# [AIM OF THE EXERCISE]
Nothing outside the range is wanted. Repeat exactly the lines below from the one with "zwarte komijnolie zelfs van dezelfde persing." through the one with "spezifischen Anforderungen und".

# [DATA FOR ANALYSIS]
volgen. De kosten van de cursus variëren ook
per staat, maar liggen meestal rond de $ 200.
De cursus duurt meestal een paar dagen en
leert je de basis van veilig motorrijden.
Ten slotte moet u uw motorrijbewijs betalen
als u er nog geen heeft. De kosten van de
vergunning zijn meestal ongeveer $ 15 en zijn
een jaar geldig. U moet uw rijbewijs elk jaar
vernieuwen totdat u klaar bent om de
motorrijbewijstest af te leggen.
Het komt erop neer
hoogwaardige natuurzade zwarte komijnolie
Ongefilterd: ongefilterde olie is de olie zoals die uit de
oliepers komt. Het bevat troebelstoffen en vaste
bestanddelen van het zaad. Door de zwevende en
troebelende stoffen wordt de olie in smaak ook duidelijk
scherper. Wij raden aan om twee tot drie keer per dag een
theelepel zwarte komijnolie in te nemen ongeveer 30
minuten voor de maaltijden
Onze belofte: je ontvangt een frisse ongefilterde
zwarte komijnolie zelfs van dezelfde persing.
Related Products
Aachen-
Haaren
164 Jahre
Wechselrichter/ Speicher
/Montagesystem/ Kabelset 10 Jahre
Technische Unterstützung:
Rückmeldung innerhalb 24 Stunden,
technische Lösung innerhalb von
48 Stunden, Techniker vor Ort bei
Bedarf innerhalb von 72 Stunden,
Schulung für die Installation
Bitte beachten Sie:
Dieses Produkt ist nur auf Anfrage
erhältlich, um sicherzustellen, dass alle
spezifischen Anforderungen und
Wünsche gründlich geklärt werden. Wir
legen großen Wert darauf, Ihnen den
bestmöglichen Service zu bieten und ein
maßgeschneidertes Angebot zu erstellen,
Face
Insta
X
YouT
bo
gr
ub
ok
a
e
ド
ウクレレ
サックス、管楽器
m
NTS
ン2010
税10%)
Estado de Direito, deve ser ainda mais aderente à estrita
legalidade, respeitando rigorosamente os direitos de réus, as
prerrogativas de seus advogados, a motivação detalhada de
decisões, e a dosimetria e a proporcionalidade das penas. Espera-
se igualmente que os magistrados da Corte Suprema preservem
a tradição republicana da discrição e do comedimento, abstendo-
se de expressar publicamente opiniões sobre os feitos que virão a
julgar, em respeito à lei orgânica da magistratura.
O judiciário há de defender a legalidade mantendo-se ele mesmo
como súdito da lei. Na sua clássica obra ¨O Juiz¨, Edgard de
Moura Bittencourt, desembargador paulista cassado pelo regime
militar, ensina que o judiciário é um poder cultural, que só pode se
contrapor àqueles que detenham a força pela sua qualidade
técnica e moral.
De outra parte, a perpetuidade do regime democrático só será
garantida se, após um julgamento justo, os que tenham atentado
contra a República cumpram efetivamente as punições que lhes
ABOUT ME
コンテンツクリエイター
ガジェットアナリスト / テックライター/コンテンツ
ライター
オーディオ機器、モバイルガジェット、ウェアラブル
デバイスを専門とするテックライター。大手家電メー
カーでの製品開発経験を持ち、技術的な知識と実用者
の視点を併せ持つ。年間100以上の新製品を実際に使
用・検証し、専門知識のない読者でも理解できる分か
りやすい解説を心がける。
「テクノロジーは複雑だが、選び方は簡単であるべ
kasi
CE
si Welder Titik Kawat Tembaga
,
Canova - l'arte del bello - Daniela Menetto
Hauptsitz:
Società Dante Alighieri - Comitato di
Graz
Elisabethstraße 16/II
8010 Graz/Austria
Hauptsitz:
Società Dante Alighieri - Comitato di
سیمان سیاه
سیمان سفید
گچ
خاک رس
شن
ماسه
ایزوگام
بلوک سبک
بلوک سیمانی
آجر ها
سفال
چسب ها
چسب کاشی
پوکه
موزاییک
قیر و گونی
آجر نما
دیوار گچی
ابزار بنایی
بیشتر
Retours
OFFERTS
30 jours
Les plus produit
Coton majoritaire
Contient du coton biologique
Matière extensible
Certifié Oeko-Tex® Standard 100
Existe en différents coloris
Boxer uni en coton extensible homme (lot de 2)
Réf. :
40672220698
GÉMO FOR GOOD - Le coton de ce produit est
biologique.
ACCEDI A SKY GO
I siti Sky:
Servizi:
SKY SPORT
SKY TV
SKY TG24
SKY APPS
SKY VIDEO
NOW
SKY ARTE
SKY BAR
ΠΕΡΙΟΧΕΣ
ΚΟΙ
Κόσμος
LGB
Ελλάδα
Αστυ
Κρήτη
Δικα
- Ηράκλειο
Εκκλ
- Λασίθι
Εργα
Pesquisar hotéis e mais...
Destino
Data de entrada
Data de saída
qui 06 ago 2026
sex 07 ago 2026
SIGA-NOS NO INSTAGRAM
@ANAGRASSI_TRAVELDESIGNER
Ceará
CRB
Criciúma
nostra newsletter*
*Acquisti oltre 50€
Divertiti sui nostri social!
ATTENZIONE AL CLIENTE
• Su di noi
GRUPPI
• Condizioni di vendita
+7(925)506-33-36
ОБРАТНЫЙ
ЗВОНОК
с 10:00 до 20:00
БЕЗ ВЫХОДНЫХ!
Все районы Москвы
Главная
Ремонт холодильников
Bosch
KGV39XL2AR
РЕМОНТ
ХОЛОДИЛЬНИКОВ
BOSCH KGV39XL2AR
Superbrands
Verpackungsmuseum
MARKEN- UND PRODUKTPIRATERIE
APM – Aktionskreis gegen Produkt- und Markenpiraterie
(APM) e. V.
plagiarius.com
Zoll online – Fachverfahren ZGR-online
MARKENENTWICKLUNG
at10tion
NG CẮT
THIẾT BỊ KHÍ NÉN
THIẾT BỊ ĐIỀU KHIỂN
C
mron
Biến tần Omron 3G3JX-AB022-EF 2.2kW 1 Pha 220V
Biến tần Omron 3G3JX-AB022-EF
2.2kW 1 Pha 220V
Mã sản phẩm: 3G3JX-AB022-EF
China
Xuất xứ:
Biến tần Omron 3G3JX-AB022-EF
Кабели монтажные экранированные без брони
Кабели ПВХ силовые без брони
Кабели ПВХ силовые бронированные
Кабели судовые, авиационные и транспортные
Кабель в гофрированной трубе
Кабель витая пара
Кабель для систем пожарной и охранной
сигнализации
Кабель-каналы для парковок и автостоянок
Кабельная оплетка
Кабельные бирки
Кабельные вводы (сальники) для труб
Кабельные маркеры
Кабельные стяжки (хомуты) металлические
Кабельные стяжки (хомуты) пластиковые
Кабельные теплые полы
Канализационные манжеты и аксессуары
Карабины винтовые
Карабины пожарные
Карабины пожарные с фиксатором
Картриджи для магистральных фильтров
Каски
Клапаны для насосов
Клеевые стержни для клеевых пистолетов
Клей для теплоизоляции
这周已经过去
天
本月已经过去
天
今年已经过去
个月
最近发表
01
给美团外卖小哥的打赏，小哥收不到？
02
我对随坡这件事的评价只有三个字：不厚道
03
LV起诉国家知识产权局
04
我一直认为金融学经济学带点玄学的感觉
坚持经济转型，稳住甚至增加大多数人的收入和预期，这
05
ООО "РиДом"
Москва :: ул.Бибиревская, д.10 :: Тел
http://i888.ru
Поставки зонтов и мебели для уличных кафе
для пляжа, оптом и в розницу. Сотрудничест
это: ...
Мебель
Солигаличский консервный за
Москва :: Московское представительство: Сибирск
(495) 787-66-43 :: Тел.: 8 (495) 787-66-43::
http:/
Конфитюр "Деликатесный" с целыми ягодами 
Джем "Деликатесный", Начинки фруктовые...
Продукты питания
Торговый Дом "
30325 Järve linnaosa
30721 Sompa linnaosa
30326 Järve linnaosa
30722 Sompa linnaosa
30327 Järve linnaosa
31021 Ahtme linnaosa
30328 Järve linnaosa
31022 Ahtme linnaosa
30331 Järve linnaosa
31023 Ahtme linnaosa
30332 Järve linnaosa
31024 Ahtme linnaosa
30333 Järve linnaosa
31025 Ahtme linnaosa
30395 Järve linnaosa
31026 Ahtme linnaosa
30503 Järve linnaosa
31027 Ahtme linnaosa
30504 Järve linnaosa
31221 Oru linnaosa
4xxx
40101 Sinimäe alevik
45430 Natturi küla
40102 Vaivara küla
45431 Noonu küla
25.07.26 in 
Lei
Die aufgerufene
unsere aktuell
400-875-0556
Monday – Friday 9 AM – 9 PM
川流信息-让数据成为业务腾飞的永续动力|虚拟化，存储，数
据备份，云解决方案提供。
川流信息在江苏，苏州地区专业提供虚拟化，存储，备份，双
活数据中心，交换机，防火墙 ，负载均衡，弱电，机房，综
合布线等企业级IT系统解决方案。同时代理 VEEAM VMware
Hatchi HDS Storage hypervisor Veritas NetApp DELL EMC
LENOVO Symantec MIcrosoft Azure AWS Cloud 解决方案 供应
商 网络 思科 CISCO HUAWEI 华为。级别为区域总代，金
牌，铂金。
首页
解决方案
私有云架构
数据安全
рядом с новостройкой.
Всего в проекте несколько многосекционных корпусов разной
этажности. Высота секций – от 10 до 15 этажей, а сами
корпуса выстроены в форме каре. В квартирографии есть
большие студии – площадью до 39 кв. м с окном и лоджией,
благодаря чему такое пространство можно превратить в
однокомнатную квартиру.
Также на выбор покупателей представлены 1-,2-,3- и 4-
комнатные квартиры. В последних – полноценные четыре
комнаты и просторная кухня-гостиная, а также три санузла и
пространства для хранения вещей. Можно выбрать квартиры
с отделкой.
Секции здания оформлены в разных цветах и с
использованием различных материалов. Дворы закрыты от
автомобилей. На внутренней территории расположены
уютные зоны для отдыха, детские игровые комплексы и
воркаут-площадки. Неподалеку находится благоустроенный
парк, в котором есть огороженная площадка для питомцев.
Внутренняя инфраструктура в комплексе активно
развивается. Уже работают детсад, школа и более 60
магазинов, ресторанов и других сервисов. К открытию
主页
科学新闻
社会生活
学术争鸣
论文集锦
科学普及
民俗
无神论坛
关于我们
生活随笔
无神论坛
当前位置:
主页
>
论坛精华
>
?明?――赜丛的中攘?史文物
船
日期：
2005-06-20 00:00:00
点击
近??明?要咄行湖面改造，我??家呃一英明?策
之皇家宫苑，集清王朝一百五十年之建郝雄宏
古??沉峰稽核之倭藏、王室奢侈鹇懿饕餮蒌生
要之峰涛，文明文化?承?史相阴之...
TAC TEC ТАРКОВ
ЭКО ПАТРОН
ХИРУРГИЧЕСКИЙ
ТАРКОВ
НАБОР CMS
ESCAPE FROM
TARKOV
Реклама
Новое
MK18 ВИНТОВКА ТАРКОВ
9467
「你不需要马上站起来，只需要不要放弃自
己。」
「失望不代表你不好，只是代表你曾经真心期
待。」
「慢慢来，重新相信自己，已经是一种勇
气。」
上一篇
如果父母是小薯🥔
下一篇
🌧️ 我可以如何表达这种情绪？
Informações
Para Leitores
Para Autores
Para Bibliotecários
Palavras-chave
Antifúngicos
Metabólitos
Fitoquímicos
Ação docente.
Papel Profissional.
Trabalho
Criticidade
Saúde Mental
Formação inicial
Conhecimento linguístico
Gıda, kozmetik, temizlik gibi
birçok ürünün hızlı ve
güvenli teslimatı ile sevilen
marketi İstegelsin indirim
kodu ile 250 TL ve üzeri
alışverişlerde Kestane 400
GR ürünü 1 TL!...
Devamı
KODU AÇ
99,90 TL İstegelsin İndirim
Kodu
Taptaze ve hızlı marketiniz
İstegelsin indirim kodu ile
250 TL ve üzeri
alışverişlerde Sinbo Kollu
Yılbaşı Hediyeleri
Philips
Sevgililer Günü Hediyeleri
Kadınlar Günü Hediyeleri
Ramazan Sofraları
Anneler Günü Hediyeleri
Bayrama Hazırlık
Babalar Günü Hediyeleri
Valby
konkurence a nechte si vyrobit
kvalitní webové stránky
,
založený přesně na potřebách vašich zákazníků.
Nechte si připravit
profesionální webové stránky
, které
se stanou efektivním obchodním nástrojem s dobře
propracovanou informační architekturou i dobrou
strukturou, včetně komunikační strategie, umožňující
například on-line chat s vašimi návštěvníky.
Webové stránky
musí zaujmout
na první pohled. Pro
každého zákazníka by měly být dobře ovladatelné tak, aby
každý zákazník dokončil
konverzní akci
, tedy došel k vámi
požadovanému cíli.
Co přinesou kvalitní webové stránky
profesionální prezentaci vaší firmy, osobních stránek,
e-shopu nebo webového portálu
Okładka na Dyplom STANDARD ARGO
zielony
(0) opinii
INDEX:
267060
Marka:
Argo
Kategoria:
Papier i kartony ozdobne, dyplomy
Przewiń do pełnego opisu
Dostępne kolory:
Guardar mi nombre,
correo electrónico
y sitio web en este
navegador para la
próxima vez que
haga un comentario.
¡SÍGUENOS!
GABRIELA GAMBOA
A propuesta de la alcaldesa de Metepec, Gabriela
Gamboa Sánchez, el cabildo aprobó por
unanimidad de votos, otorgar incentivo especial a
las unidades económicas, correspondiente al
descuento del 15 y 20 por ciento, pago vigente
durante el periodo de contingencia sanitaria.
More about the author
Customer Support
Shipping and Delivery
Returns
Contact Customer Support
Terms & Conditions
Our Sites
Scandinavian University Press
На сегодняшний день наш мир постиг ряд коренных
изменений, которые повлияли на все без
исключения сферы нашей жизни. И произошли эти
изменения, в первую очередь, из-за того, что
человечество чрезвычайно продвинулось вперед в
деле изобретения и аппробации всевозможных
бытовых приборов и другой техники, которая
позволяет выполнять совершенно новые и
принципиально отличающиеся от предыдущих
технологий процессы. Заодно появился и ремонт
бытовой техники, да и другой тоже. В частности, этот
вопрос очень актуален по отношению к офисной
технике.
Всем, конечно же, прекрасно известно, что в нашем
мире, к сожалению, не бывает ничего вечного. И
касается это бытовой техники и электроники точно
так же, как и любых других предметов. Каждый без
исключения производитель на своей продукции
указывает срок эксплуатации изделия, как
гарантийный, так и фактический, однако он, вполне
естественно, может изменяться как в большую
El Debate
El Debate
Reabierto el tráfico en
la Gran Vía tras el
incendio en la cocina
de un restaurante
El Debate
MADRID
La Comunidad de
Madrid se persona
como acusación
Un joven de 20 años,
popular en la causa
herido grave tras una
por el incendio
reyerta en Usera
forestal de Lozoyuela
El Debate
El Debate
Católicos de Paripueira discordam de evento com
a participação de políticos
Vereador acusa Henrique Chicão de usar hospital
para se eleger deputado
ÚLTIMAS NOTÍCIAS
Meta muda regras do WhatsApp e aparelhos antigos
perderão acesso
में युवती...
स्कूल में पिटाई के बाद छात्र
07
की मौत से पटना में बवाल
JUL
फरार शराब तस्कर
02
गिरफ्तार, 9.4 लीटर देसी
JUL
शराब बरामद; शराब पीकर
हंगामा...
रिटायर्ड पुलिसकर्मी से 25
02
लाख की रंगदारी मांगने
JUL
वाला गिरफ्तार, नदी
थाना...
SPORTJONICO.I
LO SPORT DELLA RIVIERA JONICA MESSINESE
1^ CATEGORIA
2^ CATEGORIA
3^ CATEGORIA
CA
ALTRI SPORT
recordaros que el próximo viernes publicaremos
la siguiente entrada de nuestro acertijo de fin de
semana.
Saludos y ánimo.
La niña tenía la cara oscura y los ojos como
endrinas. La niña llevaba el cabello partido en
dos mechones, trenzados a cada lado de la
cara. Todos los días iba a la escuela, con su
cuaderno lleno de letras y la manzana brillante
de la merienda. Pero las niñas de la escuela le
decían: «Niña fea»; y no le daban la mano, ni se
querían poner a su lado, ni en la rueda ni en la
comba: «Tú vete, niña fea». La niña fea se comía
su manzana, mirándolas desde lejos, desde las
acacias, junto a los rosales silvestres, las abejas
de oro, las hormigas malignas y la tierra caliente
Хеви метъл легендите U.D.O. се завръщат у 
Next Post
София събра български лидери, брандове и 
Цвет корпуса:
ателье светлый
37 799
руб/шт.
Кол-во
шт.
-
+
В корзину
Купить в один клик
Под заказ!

# [OUTPUT FOR THIS TASK]
zwarte komijnolie zelfs van dezelfde persing.
Related Products
Aachen-
Haaren
164 Jahre
Wechselrichter/ Speicher
/Montagesystem/ Kabelset 10 Jahre
Technische Unterstützung:
Rückmeldung innerhalb 24 Stunden,
technische Lösung innerhalb von
48 Stunden, Techniker vor Ort bei
Bedarf innerhalb von 72 Stunden,
Schulung für die Installation
Bitte beachten Sie:
Dieses Produkt ist nur auf Anfrage
erhältlich, um sicherzustellen, dass alle
spezifischen Anforderungen und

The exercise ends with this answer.